_THE TASK_
Type every record exactly as it appears.

_AVAILABLE RECORDS_

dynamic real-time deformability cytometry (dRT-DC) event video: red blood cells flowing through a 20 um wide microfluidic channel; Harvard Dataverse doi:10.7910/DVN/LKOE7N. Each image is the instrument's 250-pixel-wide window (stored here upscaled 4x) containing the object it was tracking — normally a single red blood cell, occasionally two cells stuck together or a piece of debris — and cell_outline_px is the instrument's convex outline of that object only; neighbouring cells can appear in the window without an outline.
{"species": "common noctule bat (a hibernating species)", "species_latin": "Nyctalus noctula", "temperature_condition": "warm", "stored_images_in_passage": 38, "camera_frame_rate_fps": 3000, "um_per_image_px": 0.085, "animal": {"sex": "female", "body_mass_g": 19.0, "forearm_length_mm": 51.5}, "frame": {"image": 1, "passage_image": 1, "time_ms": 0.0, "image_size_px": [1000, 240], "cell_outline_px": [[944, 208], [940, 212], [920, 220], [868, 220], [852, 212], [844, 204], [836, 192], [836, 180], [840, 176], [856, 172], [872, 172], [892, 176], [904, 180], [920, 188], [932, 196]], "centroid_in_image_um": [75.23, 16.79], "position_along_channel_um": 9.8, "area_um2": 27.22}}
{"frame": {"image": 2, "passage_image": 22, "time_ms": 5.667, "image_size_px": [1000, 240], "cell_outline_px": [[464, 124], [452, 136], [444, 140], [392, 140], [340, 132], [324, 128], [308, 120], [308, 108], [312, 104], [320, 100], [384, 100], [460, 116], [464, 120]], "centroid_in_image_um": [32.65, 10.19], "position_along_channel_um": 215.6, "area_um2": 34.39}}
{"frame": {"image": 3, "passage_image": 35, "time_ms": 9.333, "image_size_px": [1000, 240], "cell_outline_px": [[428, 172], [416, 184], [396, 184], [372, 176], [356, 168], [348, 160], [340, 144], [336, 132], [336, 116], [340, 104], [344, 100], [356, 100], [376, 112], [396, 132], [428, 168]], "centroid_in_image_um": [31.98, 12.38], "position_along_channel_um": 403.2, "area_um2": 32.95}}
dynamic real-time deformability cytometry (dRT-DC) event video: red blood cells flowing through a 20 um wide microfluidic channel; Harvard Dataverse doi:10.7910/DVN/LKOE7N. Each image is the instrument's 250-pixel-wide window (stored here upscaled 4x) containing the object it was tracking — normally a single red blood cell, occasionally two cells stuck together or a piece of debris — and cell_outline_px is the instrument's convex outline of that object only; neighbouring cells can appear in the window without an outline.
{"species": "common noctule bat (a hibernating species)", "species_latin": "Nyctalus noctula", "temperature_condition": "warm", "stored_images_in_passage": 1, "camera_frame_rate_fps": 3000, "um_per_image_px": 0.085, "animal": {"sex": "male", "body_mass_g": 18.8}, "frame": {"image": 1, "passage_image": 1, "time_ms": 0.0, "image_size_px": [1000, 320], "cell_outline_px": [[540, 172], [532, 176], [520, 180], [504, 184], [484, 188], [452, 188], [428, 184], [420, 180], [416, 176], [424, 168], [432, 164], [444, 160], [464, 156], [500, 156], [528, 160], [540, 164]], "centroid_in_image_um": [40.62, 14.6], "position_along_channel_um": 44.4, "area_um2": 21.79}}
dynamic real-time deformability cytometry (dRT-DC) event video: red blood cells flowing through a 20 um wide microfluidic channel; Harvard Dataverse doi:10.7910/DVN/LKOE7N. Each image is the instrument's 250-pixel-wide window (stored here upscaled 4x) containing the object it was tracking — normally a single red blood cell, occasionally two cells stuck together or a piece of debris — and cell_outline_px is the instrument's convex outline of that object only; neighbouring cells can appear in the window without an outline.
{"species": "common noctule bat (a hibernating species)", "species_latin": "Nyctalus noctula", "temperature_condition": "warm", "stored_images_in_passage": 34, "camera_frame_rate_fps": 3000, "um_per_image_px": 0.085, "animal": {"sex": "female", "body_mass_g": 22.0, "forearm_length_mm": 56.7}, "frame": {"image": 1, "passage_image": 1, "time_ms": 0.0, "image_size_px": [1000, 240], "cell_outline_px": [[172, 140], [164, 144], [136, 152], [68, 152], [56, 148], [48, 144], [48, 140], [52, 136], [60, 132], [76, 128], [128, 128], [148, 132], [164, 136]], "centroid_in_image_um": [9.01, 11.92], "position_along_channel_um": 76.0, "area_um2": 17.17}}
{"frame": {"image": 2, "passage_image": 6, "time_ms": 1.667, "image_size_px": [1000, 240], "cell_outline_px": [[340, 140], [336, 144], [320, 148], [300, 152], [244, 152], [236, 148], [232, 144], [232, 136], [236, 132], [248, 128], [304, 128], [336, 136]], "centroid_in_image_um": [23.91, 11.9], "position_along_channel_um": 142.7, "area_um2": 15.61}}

_TASK SOLUTION_
dynamic real-time deformability cytometry (dRT-DC) event video: red blood cells flowing through a 20 um wide microfluidic channel; Harvard Dataverse doi:10.7910/DVN/LKOE7N. Each image is the instrument's 250-pixel-wide window (stored here upscaled 4x) containing the object it was tracking — normally a single red blood cell, occasionally two cells stuck together or a piece of debris — and cell_outline_px is the instrument's convex outline of that object only; neighbouring cells can appear in the window without an outline.
{"species": "common noctule bat (a hibernating species)", "species_latin": "Nyctalus noctula", "temperature_condition": "warm", "stored_images_in_passage": 38, "camera_frame_rate_fps": 3000, "um_per_image_px": 0.085, "animal": {"sex": "female", "body_mass_g": 19.0, "forearm_length_mm": 51.5}, "frame": {"image": 1, "passage_image": 1, "time_ms": 0.0, "image_size_px": [1000, 240], "cell_outline_px": [[944, 208], [940, 212], [920, 220], [868, 220], [852, 212], [844, 204], [836, 192], [836, 180], [840, 176], [856, 172], [872, 172], [892, 176], [904, 180], [920, 188], [932, 196]], "centroid_in_image_um": [75.23, 16.79], "position_along_channel_um": 9.8, "area_um2": 27.22}}
{"frame": {"image": 2, "passage_image": 22, "time_ms": 5.667, "image_size_px": [1000, 240], "cell_outline_px": [[464, 124], [452, 136], [444, 140], [392, 140], [340, 132], [324, 128], [308, 120], [308, 108], [312, 104], [320, 100], [384, 100], [460, 116], [464, 120]], "centroid_in_image_um": [32.65, 10.19], "position_along_channel_um": 215.6, "area_um2": 34.39}}
{"frame": {"image": 3, "passage_image": 35, "time_ms": 9.333, "image_size_px": [1000, 240], "cell_outline_px": [[428, 172], [416, 184], [396, 184], [372, 176], [356, 168], [348, 160], [340, 144], [336, 132], [336, 116], [340, 104], [344, 100], [356, 100], [376, 112], [396, 132], [428, 168]], "centroid_in_image_um": [31.98, 12.38], "position_along_channel_um": 403.2, "area_um2": 32.95}}
dynamic real-time deformability cytometry (dRT-DC) event video: red blood cells flowing through a 20 um wide microfluidic channel; Harvard Dataverse doi:10.7910/DVN/LKOE7N. Each image is the instrument's 250-pixel-wide window (stored here upscaled 4x) containing the object it was tracking — normally a single red blood cell, occasionally two cells stuck together or a piece of debris — and cell_outline_px is the instrument's convex outline of that object only; neighbouring cells can appear in the window without an outline.
{"species": "common noctule bat (a hibernating species)", "species_latin": "Nyctalus noctula", "temperature_condition": "warm", "stored_images_in_passage": 1, "camera_frame_rate_fps": 3000, "um_per_image_px": 0.085, "animal": {"sex": "male", "body_mass_g": 18.8}, "frame": {"image": 1, "passage_image": 1, "time_ms": 0.0, "image_size_px": [1000, 320], "cell_outline_px": [[540, 172], [532, 176], [520, 180], [504, 184], [484, 188], [452, 188], [428, 184], [420, 180], [416, 176], [424, 168], [432, 164], [444, 160], [464, 156], [500, 156], [528, 160], [540, 164]], "centroid_in_image_um": [40.62, 14.6], "position_along_channel_um": 44.4, "area_um2": 21.79}}
dynamic real-time deformability cytometry (dRT-DC) event video: red blood cells flowing through a 20 um wide microfluidic channel; Harvard Dataverse doi:10.7910/DVN/LKOE7N. Each image is the instrument's 250-pixel-wide window (stored here upscaled 4x) containing the object it was tracking — normally a single red blood cell, occasionally two cells stuck together or a piece of debris — and cell_outline_px is the instrument's convex outline of that object only; neighbouring cells can appear in the window without an outline.
{"species": "common noctule bat (a hibernating species)", "species_latin": "Nyctalus noctula", "temperature_condition": "warm", "stored_images_in_passage": 34, "camera_frame_rate_fps": 3000, "um_per_image_px": 0.085, "animal": {"sex": "female", "body_mass_g": 22.0, "forearm_length_mm": 56.7}, "frame": {"image": 1, "passage_image": 1, "time_ms": 0.0, "image_size_px": [1000, 240], "cell_outline_px": [[172, 140], [164, 144], [136, 152], [68, 152], [56, 148], [48, 144], [48, 140], [52, 136], [60, 132], [76, 128], [128, 128], [148, 132], [164, 136]], "centroid_in_image_um": [9.01, 11.92], "position_along_channel_um": 76.0, "area_um2": 17.17}}
{"frame": {"image": 2, "passage_image": 6, "time_ms": 1.667, "image_size_px": [1000, 240], "cell_outline_px": [[340, 140], [336, 144], [320, 148], [300, 152], [244, 152], [236, 148], [232, 144], [232, 136], [236, 132], [248, 128], [304, 128], [336, 136]], "centroid_in_image_um": [23.91, 11.9], "position_along_channel_um": 142.7, "area_um2": 15.61}}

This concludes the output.